Operating Systems > Linux and UNIX
Just installed SUSE 10.0
mobrien_12:
The naitive partition type for SUSE is ReiserFS.
I was using KDE but tried GNOME and Windowmaker and blackbox and FVWM before giving up on using my old /home partition.
The VFAT (fat32 with Long file names) was standard as a module, and the partition was available, readable, and (like for instance with OGG123, usable)... it's just that the GUI programs couldn't handle the files being on another partition and would crash (maybe they could handle another reiser partition, but I had only the root as reiser since I planned to reuse my old /home and windows partitions).
Very very bizzare.
Maybe another distro is in order. Of course, I could probably use their tech support since I bought this retail, but I've only tried retail Linux tech support once (Caldera OpenLinux 2.2), but because it was a hard question (not "how do I make my sound card work" or something like that), they told me they wouldn't support it, so I ended up going into the source code and finding, and documenting, the solution myself.
Lead Head:
--- Quote from: mobrien_12 ---The naitive partition type for SUSE is ReiserFS.

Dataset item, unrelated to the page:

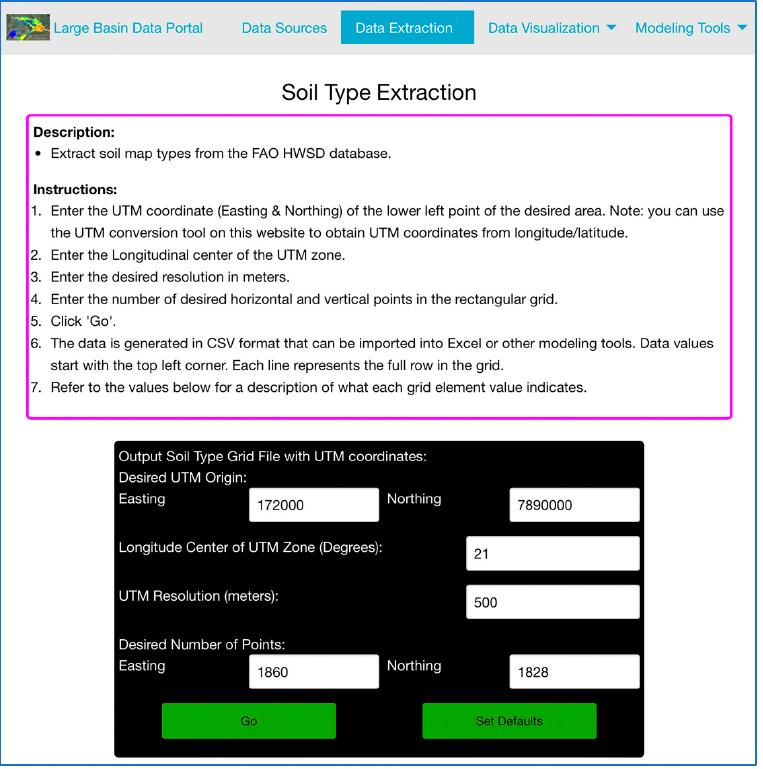
Figure 3. Screenshot of the Large Basin Data Portal soil type extraction tool with description, usage instructions, and input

I was using KDE but tried GNOME and Windowmaker and blackbox and FVWM before giving up on using my old /home partition.
The VFAT (fat32 with Long file names) was standard as a module, and the partition was available, readable, and (like for instance with OGG123, usable)... it's just that the GUI programs couldn't handle the files being on another partition and would crash (maybe they could handle another reiser partition, but I had only the root as reiser since I planned to reuse my old /home and windows partitions).
Very very bizzare.
Maybe another distro is in order. Of course, I could probably use their tech support since I bought this retail, but I've only tried retail Linux tech support once (Caldera OpenLinux 2.2), but because it was a hard question (not "how do I make my sound card work" or something like that), they told me they wouldn't support it, so I ended up going into the source code and finding, and documenting, the solution myself.
--- End quote ---
oh..I used OpenSuse 10.1
mobrien_12:
Well, I know what the problem was now.
I tried to boot into windows today, then my old Linux install.

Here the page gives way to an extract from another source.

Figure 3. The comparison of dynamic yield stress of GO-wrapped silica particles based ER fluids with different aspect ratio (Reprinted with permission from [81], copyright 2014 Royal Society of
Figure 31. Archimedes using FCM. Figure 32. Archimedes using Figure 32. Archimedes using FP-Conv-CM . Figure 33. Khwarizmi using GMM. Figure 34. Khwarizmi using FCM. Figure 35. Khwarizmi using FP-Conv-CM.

It's not that SUSE can't read data on other partitions reliably.
It's that the install completely #$%^ed my hard drive. Every partition except for the ones formatted by SUSE (the root partition and the swap partition) was WRECKED.

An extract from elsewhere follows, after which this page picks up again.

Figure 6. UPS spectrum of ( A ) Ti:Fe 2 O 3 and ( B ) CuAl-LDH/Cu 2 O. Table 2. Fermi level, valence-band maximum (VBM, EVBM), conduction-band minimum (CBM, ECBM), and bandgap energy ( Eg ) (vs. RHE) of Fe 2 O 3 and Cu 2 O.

The data is still there... sorta. But You can't boot to any other partition, if you boot with the Win98 boot floppy it says Drive C is corrupt, RedHat won't boot.
Wow. Good thing I keep backups.
worker201:
Was that a hardware problem or a software problem? Meaning, was it a bad hard drive or a bad installer somewhere?
mobrien_12:
--- Quote from: worker201 ---Was that a hardware problem or a software problem? Meaning, was it a bad hard drive or a bad installer somewhere?
--- End quote ---
Hard drive never gave me any problems before.
I had run several diagnostics on it before installing.